What Is an IRS 147 Notice of Levy and How Do You Respond?
An IRS 147 Notice of Levy is a final collection action. Understand the formal process for responding and the resolution options available through the IRS.
An IRS 147 Notice of Levy is a final collection action. Understand the formal process for responding and the resolution options available through the IRS.
Receiving a notice of levy from the Internal Revenue Service (IRS) is a serious matter that demands your immediate attention. It represents a formal action by the agency to seize assets for an outstanding tax liability.
A levy is the legal seizure of your property to satisfy an unpaid tax debt. Unlike a lien, which is a claim against your property, a levy is the actual taking of that property. The IRS sends the levy notice to a third party that holds your assets, such as your bank or employer.
This action is a late-stage step in the IRS collections process. Before a levy can be issued, the IRS must send you a Notice and Demand for Payment. If the tax debt remains unpaid, the IRS will later send a “Final Notice of Intent to Levy and Notice of Your Right to a Hearing.”
This final notice provides a 30-day window to either pay the debt or formally appeal before the levy takes effect. The levy notice itself contains your name, the tax period in question, and the total amount owed, including the original tax, penalties, and interest.
A levy on a bank account requires the bank to freeze your funds up to the amount of the levy for 21 days before sending the money to the IRS. A wage levy is continuous, taking a portion of your pay each period until the debt is fully paid.
Upon learning of a levy, you must act quickly. The most direct first step is to contact the IRS immediately using the phone number provided on previous correspondence you received. Prompt communication is the only way to begin working toward a resolution and potentially secure a release of the levy.

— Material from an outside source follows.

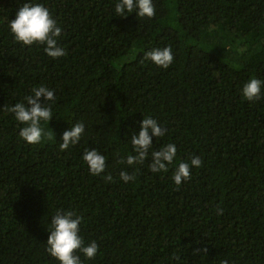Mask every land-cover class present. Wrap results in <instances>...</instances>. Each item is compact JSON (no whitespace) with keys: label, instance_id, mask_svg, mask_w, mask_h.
Masks as SVG:
<instances>
[{"label":"trees","instance_id":"trees-1","mask_svg":"<svg viewBox=\"0 0 264 264\" xmlns=\"http://www.w3.org/2000/svg\"><path fill=\"white\" fill-rule=\"evenodd\" d=\"M26 2L52 13L66 56L14 39ZM117 2L0 0V264H59L46 251L58 209L80 215L79 234L98 245L92 259L77 253L82 264H264V85L258 100L242 95L250 78L264 81V0H153L151 19L116 16ZM166 46L168 68L144 59ZM40 86L56 96L42 122L54 140L31 145L5 108ZM143 116L165 135L143 164L117 163L135 154ZM76 122L80 141L60 150ZM168 143L174 162L151 172V151ZM94 148L107 165L95 176L82 159ZM193 156L202 166L177 186L178 164Z\"/></svg>","mask_w":264,"mask_h":264},{"label":"clouds","instance_id":"clouds-1","mask_svg":"<svg viewBox=\"0 0 264 264\" xmlns=\"http://www.w3.org/2000/svg\"><path fill=\"white\" fill-rule=\"evenodd\" d=\"M136 16L149 19L155 17L156 9L153 0H118L115 4L116 16L124 17L134 12ZM10 31L16 41L23 45L44 46V52L51 58L56 59L66 56L67 51L60 46L59 37L61 36V27L57 20L47 7L39 2H26L18 8L15 19L10 22ZM144 59L150 60L156 66L168 68L173 62V54L170 46L163 48H153L144 52ZM264 81L258 78H250L242 87V95L248 101H254L261 98V88ZM43 97V103L41 102ZM25 102H17L5 110L14 114L16 121L22 125L19 128L18 135L25 142L31 145H38L45 141H53V131H46L42 127V122L48 125L53 117L52 105L56 102L54 92L47 87L40 86L32 89V94L24 98ZM85 126L81 122L72 124L71 128L62 133L59 143L60 150H66L69 146L76 145L83 133ZM165 129L156 119L143 116L139 124V131L131 136V145L134 155H127L121 158L117 163L134 166L143 164L149 157L150 149L153 147V137L159 138L165 135ZM177 155L175 144L168 143L159 150L151 151V161L149 169L153 173H162L168 171V165L172 164ZM82 159L85 161L89 172L92 175H100L106 169V158L95 148L86 150ZM202 166V160L198 156H193L190 161L180 162L173 175V181L180 186L185 181L191 179L192 168ZM119 177L124 182L134 181L136 179L135 170L133 173L120 171ZM105 179L109 182L113 177L107 175ZM218 214L223 210L218 208ZM82 217L74 210L58 209L51 216L50 226L47 229V247L46 251L59 261V264H82L80 255L92 259L97 255L98 245L93 240L85 244L80 233ZM206 251V249H203ZM196 252L201 249L194 250ZM223 264V262H222Z\"/></svg>","mask_w":264,"mask_h":264}]
</instances>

An Installment Agreement allows you to make manageable monthly payments over time. Another possibility is an Offer in Compromise (OIC), which allows certain taxpayers to resolve their tax liability with the IRS for a lower amount than what they originally owed, based on their ability to pay. If you can demonstrate that the levy is creating a significant, immediate economic hardship, you can request a levy release.
Proving economic hardship requires providing detailed financial information to the IRS to show that the levy prevents you from meeting basic living expenses. The IRS may release the levy, but this does not eliminate the underlying tax debt. The debt will continue to accrue penalties and interest until it is paid or resolved through another program.